Saya menghindari memaparkan aturan dan ekspektasi saya kepada mereka dengan tujuan agar mereka tidak ‘kaget’ dan malah pasif di kelas. Beberapa pertemuan berjalan sesuai harapan saya. Kurang lebih minggu ketiga di kelas tersebut, saya mendapat seorang murid SMP pindahan dari guru lain. Berhubung hanya satu murid, mungkin tidak perlu saya terapkan strategi ‘harus segan’, biarkan saja dulu. Beberapa minggu kemudian saya mendapat lima murid SMP dari guru lain lagi. Di hari pertama mengajar mereka, kelimanya terlihat kalem dan lagi-lagi saya termakan buaian ‘biarkan’ , tapi ternyata di sinilah letak kesalahan saya terjadi; tidak memaparkan aturan; I missed the most crucial point. Minggu pertama, aman. Minggu kedua, mulai mengulah. Minggu ketiga, keluar jati diri aslinya. Bayangkan enam anak SMP yang tidak dibuat kaget sejak awal, mengacau, sulit diatur, terlalu banyak tawar-menawar. Kelas berjalan statis, waktu belajar tidak maksimal, dan hasilnya adalah dua jam yang sia-sia.

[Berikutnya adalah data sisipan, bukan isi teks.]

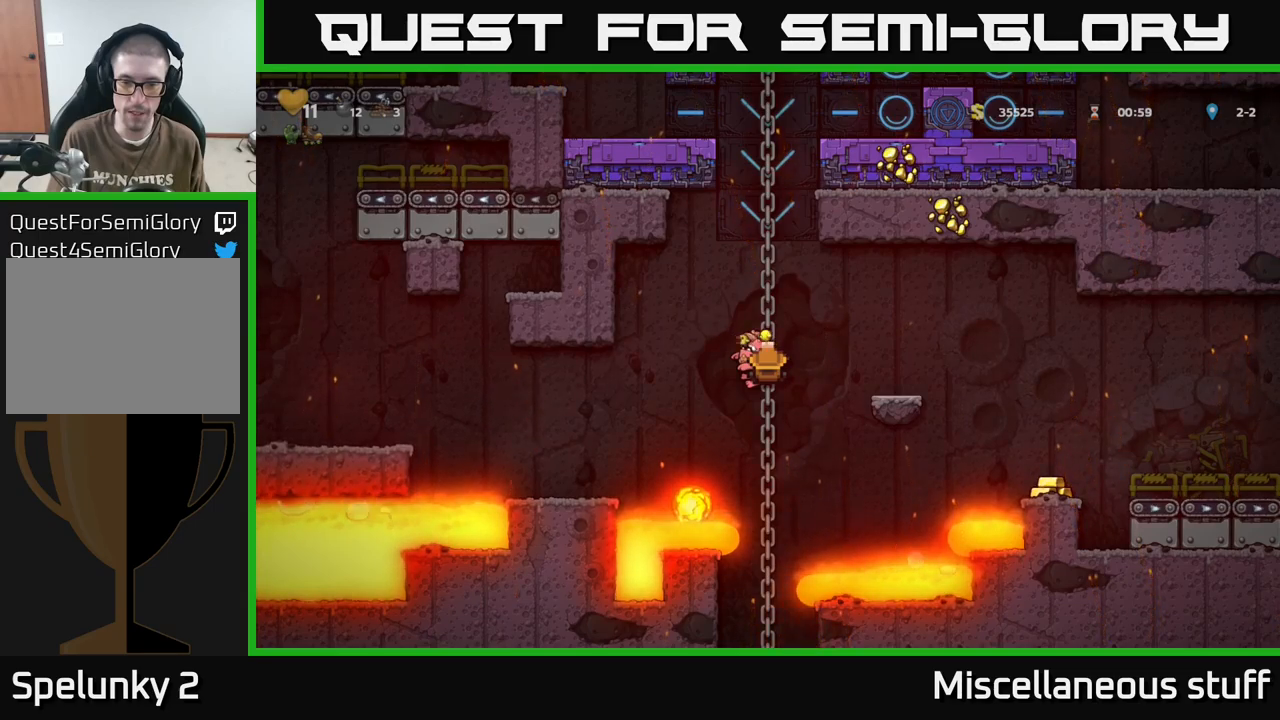
{"buttons": [], "events": [[50, "DPAD_DOWN", "down"], [100, "A", "down"], [167, "A", "up"], [200, "DPAD_DOWN", "up"]]}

Diam-diam saya memperhatikan guru yang lain. Saya belajar beberapa trik; suara lantang, sorot mata tajam, pemberian hukuman ringan sampai berat. Yaaa… walaupun tidak mungkin bisa membuat mereka segan lagi karena mereka sudah tahu kelemahan saya, setidaknya saya bisa membuat mereka ‘jinak’.

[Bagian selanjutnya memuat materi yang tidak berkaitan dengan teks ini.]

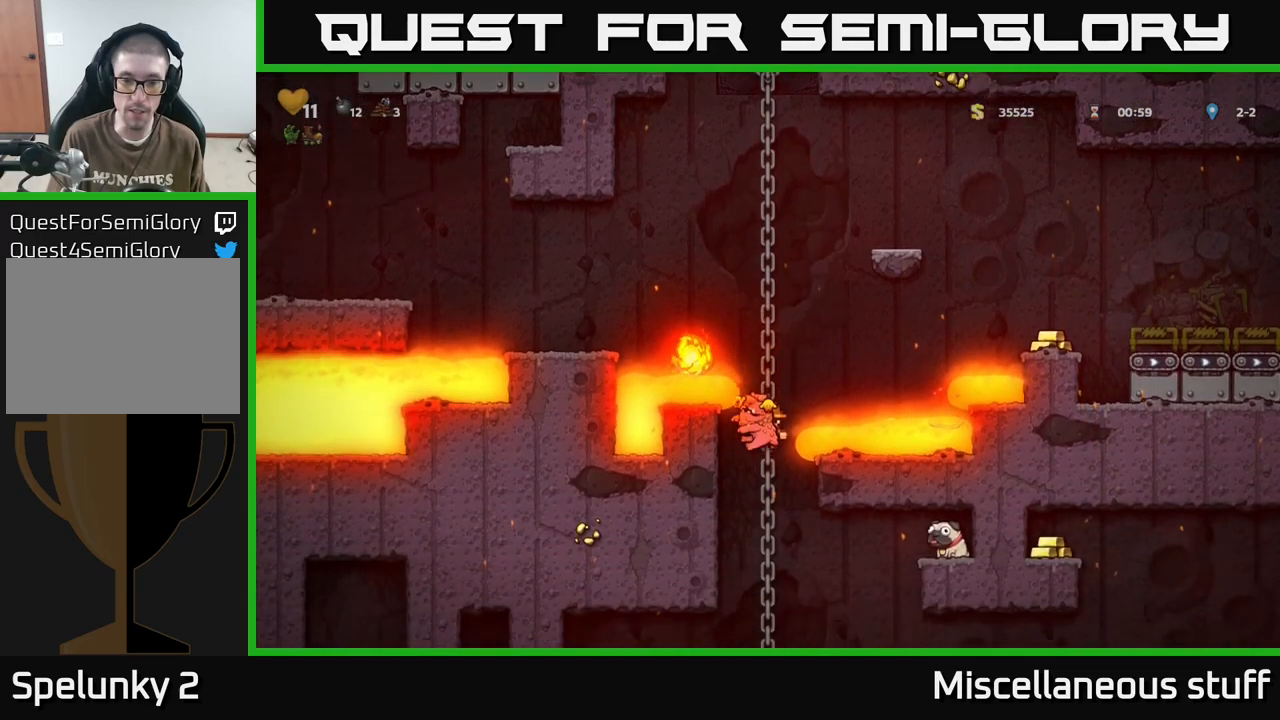
{"buttons": [], "events": [[167, "DPAD_UP", "down"], [267, "DPAD_UP", "up"], [350, "DPAD_DOWN", "down"], [400, "A", "down"], [467, "A", "up"], [483, "DPAD_DOWN", "up"]]}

Jadi saya mengambil kesimpulan bahwa tidak pada semua kelas bisa dihilangkan poin strategi disiplinnya. Di saat strategi proaktif preventif hendak diterapkan, make sure bahwa aturan wajib dikemukakan sebelum guru kehilangan kendali. Taktik proaktif tetap bisa teratur dengan adanya aturan dan prosedur yang mantap, jika tidak maka keadaan kelas akan di luar kontrol. Taktik disiplin terlalu keras dna membuat tidak nyaman, namun taktik ini juga diperlukan untuk menertibkan murid-murid yang sulit diatur. So, sangatlah penting bagi seorang guru untuk bisa memperkirakan keadaan kelas sehingga dapat diterapkan taktik yang paling cocok.